Vaho.




                          Lleva ya un buen rato observando la calle apoyado en el quicio de la puerta del balcón como hace desde que tiene memoria cada vez que ha de tomar una decisión importante. Fuera hace uno de esos días soleados y fríos que ha caracterizado el final de esta primavera. De vez en cuando limpia con la mano el vaho que se forma al respirar tan cerca del cristal. El vaho. Sus sueños eran algo así como ese vaho, algo efímero que o se borraba de una simple pasada o que, en el mejor de los casos, iban desapareciendo poco a poco con el paso del tiempo. Pero el resultado final era el mismo: un cristal empañado y apenas un rastro borroso de lo que fue una fantasía. Ahora ya era demasiado mayor para jugar a los sueños y las ilusiones. Sobre todo porque sus sueños estaban poblados de pesadillas. Mañana le tocaba la última cita con el psicólogo. No era un mal tipo, pero era demasiado joven para saber de la vida. Se refería a la vida real, no a la que se aprende en los libros de texto. Una cosa era dominar la teoría y otra muy distinta manejarse en la práctica. No, no era mal tipo y hasta le caía bien. O menos mal que el resto de loqueros que habían intentado hurgar en sus recuerdos, pero este aún no había aprendido a descubrir a un mentiroso.
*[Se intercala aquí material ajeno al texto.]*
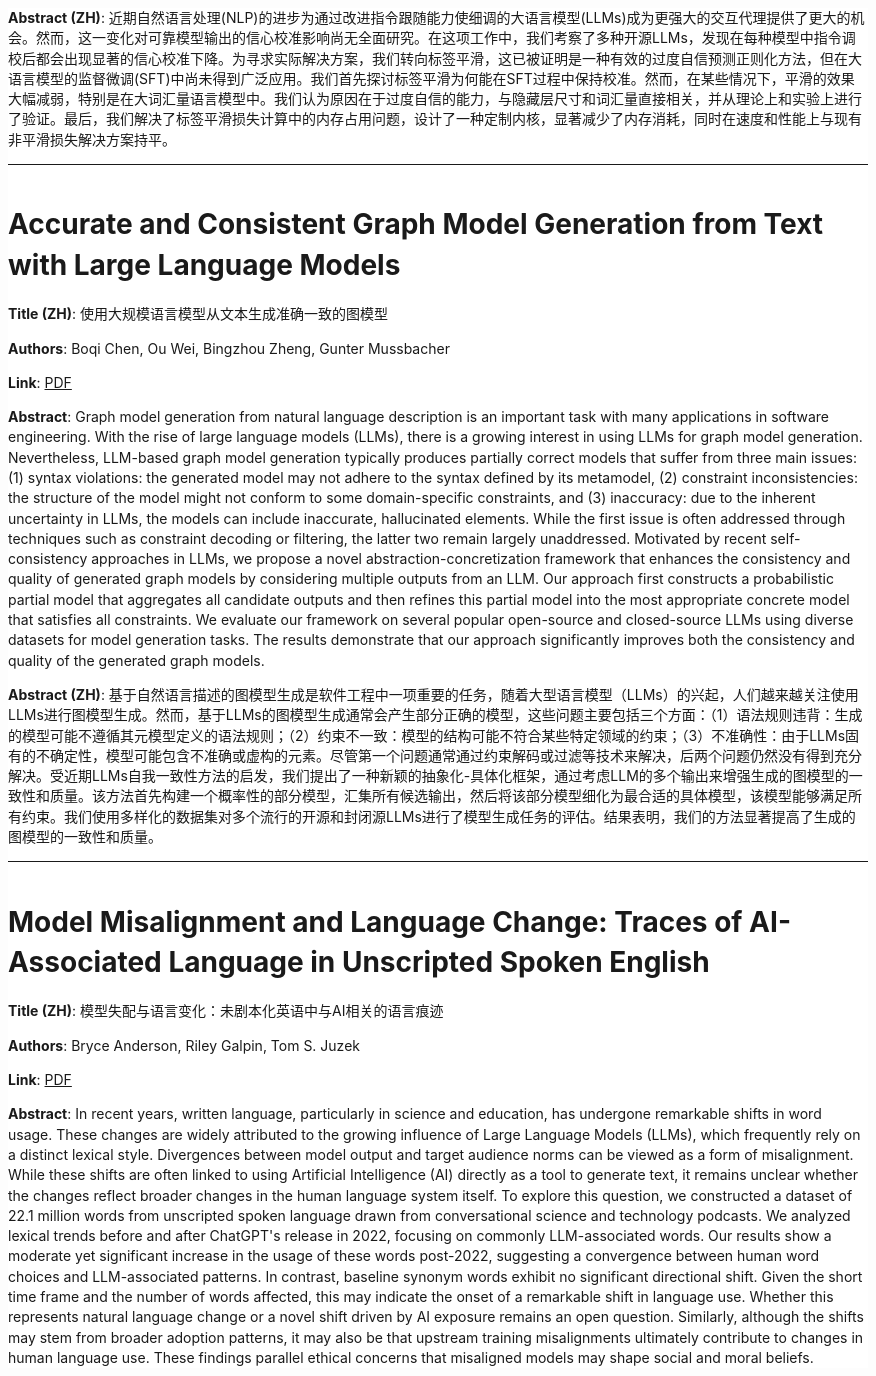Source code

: **Abstract (ZH)**: 近期自然语言处理(NLP)的进步为通过改进指令跟随能力使细调的大语言模型(LLMs)成为更强大的交互代理提供了更大的机会。然而，这一变化对可靠模型输出的信心校准影响尚无全面研究。在这项工作中，我们考察了多种开源LLMs，发现在每种模型中指令调校后都会出现显著的信心校准下降。为寻求实际解决方案，我们转向标签平滑，这已被证明是一种有效的过度自信预测正则化方法，但在大语言模型的监督微调(SFT)中尚未得到广泛应用。我们首先探讨标签平滑为何能在SFT过程中保持校准。然而，在某些情况下，平滑的效果大幅减弱，特别是在大词汇量语言模型中。我们认为原因在于过度自信的能力，与隐藏层尺寸和词汇量直接相关，并从理论上和实验上进行了验证。最后，我们解决了标签平滑损失计算中的内存占用问题，设计了一种定制内核，显著减少了内存消耗，同时在速度和性能上与现有非平滑损失解决方案持平。 

---
# Accurate and Consistent Graph Model Generation from Text with Large Language Models 

**Title (ZH)**: 使用大规模语言模型从文本生成准确一致的图模型 

**Authors**: Boqi Chen, Ou Wei, Bingzhou Zheng, Gunter Mussbacher  

**Link**: [PDF](https://arxiv.org/pdf/2508.00255)  

**Abstract**: Graph model generation from natural language description is an important task with many applications in software engineering. With the rise of large language models (LLMs), there is a growing interest in using LLMs for graph model generation. Nevertheless, LLM-based graph model generation typically produces partially correct models that suffer from three main issues: (1) syntax violations: the generated model may not adhere to the syntax defined by its metamodel, (2) constraint inconsistencies: the structure of the model might not conform to some domain-specific constraints, and (3) inaccuracy: due to the inherent uncertainty in LLMs, the models can include inaccurate, hallucinated elements. While the first issue is often addressed through techniques such as constraint decoding or filtering, the latter two remain largely unaddressed. Motivated by recent self-consistency approaches in LLMs, we propose a novel abstraction-concretization framework that enhances the consistency and quality of generated graph models by considering multiple outputs from an LLM. Our approach first constructs a probabilistic partial model that aggregates all candidate outputs and then refines this partial model into the most appropriate concrete model that satisfies all constraints. We evaluate our framework on several popular open-source and closed-source LLMs using diverse datasets for model generation tasks. The results demonstrate that our approach significantly improves both the consistency and quality of the generated graph models. 

**Abstract (ZH)**: 基于自然语言描述的图模型生成是软件工程中一项重要的任务，随着大型语言模型（LLMs）的兴起，人们越来越关注使用LLMs进行图模型生成。然而，基于LLMs的图模型生成通常会产生部分正确的模型，这些问题主要包括三个方面：（1）语法规则违背：生成的模型可能不遵循其元模型定义的语法规则；（2）约束不一致：模型的结构可能不符合某些特定领域的约束；（3）不准确性：由于LLMs固有的不确定性，模型可能包含不准确或虚构的元素。尽管第一个问题通常通过约束解码或过滤等技术来解决，后两个问题仍然没有得到充分解决。受近期LLMs自我一致性方法的启发，我们提出了一种新颖的抽象化-具体化框架，通过考虑LLM的多个输出来增强生成的图模型的一致性和质量。该方法首先构建一个概率性的部分模型，汇集所有候选输出，然后将该部分模型细化为最合适的具体模型，该模型能够满足所有约束。我们使用多样化的数据集对多个流行的开源和封闭源LLMs进行了模型生成任务的评估。结果表明，我们的方法显著提高了生成的图模型的一致性和质量。 

---
# Model Misalignment and Language Change: Traces of AI-Associated Language in Unscripted Spoken English 

**Title (ZH)**: 模型失配与语言变化：未剧本化英语中与AI相关的语言痕迹 

**Authors**: Bryce Anderson, Riley Galpin, Tom S. Juzek  

**Link**: [PDF](https://arxiv.org/pdf/2508.00238)  

**Abstract**: In recent years, written language, particularly in science and education, has undergone remarkable shifts in word usage. These changes are widely attributed to the growing influence of Large Language Models (LLMs), which frequently rely on a distinct lexical style. Divergences between model output and target audience norms can be viewed as a form of misalignment. While these shifts are often linked to using Artificial Intelligence (AI) directly as a tool to generate text, it remains unclear whether the changes reflect broader changes in the human language system itself. To explore this question, we constructed a dataset of 22.1 million words from unscripted spoken language drawn from conversational science and technology podcasts. We analyzed lexical trends before and after ChatGPT's release in 2022, focusing on commonly LLM-associated words. Our results show a moderate yet significant increase in the usage of these words post-2022, suggesting a convergence between human word choices and LLM-associated patterns. In contrast, baseline synonym words exhibit no significant directional shift. Given the short time frame and the number of words affected, this may indicate the onset of a remarkable shift in language use. Whether this represents natural language change or a novel shift driven by AI exposure remains an open question. Similarly, although the shifts may stem from broader adoption patterns, it may also be that upstream training misalignments ultimately contribute to changes in human language use. These findings parallel ethical concerns that misaligned models may shape social and moral beliefs.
Al menos a uno bueno, a uno excepcional, a uno de su nivel. Mañana le preguntará cómo cree que será su vida después de la terapia. Si fuera sincero tendría que decirle que será como el vaho en el cristal del balcón: corta y borrosa. Pero claro, esa no es la respuesta correcta para un suicida después de una terapia exitosa, ¿verdad? No, mejor le dirá que ilusionante y con ganas de hacer cosas nuevas mientras sonríe con todas sus ganas. Mentir, para él, era mucho más fácil que vivir.